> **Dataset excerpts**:

_ _ _

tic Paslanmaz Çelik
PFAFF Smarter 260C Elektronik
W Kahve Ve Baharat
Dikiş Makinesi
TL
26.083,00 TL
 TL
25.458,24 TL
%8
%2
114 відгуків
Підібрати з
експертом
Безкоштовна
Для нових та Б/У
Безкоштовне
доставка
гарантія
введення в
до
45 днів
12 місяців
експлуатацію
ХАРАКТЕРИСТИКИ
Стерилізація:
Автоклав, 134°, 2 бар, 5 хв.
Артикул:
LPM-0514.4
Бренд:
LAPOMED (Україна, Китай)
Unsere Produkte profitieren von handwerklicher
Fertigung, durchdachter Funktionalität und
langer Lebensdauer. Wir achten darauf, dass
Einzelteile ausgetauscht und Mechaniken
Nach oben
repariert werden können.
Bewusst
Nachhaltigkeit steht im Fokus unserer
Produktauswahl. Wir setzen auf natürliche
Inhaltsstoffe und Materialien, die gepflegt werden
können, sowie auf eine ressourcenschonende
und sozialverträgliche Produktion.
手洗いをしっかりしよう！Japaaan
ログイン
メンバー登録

_ _ _

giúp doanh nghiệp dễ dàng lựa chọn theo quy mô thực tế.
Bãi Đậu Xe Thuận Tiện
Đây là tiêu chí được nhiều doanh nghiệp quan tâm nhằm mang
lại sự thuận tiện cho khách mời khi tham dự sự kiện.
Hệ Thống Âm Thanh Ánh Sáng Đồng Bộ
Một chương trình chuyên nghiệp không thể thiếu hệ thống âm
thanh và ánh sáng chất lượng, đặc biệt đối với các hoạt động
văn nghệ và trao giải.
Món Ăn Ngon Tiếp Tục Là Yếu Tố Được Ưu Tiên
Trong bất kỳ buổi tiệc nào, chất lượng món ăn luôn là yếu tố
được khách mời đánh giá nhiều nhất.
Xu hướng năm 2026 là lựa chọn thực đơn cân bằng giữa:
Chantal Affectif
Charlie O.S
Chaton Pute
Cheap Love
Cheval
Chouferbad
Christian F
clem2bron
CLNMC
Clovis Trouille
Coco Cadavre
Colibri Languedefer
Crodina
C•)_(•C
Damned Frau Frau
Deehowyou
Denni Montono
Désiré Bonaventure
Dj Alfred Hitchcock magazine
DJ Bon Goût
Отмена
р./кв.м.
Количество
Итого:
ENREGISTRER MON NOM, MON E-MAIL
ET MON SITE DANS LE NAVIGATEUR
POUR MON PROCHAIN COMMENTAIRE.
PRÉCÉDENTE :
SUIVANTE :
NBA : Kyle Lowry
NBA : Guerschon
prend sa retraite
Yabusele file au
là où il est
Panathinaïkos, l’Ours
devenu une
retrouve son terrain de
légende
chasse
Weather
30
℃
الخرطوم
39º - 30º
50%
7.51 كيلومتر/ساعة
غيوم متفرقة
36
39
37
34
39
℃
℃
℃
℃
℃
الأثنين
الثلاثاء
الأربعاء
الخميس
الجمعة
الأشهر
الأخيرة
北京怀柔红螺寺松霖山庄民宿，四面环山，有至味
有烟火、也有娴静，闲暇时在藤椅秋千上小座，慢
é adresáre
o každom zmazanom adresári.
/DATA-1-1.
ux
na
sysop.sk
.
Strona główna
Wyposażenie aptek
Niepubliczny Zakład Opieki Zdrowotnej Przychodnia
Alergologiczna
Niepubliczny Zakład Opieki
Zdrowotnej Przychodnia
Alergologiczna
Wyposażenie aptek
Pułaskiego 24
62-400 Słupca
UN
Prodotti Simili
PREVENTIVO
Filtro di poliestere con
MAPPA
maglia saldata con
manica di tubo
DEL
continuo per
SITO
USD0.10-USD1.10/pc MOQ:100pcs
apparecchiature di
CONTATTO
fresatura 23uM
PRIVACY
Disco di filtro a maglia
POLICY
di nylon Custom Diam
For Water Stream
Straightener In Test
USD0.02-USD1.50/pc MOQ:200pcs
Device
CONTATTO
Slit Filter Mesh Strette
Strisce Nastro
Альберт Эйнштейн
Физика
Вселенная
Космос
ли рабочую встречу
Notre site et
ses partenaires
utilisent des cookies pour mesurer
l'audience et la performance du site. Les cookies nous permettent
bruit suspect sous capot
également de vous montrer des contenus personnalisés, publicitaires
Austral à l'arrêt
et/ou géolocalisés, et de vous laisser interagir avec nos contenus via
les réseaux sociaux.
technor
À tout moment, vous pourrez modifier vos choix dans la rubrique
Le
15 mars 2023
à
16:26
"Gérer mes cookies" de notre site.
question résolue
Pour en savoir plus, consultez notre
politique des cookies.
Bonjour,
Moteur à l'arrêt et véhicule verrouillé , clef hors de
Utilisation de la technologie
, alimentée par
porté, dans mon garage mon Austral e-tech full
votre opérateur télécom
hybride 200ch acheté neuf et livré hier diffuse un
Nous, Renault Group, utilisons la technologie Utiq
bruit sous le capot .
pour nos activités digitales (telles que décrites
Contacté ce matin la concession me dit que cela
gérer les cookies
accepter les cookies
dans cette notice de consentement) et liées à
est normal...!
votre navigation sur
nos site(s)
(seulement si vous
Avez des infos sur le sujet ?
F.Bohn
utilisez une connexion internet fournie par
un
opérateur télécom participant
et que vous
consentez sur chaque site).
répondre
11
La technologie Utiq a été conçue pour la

_ _ _

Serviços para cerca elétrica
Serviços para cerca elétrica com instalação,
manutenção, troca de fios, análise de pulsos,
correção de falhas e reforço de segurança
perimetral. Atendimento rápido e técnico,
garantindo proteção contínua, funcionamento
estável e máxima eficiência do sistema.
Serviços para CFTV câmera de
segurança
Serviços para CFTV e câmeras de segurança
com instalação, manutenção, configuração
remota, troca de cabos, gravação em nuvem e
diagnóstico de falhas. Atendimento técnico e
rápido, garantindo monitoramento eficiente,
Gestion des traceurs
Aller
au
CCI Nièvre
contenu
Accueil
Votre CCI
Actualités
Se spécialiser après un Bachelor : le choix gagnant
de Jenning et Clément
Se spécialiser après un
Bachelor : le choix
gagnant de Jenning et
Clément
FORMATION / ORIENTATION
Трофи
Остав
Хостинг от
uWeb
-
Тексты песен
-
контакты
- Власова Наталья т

_ _ _

> **Task details**:
Count the lines in the entries above that hold the string "Zdrowotnej", and give that count without any other text.

> **Solution for this task**:
2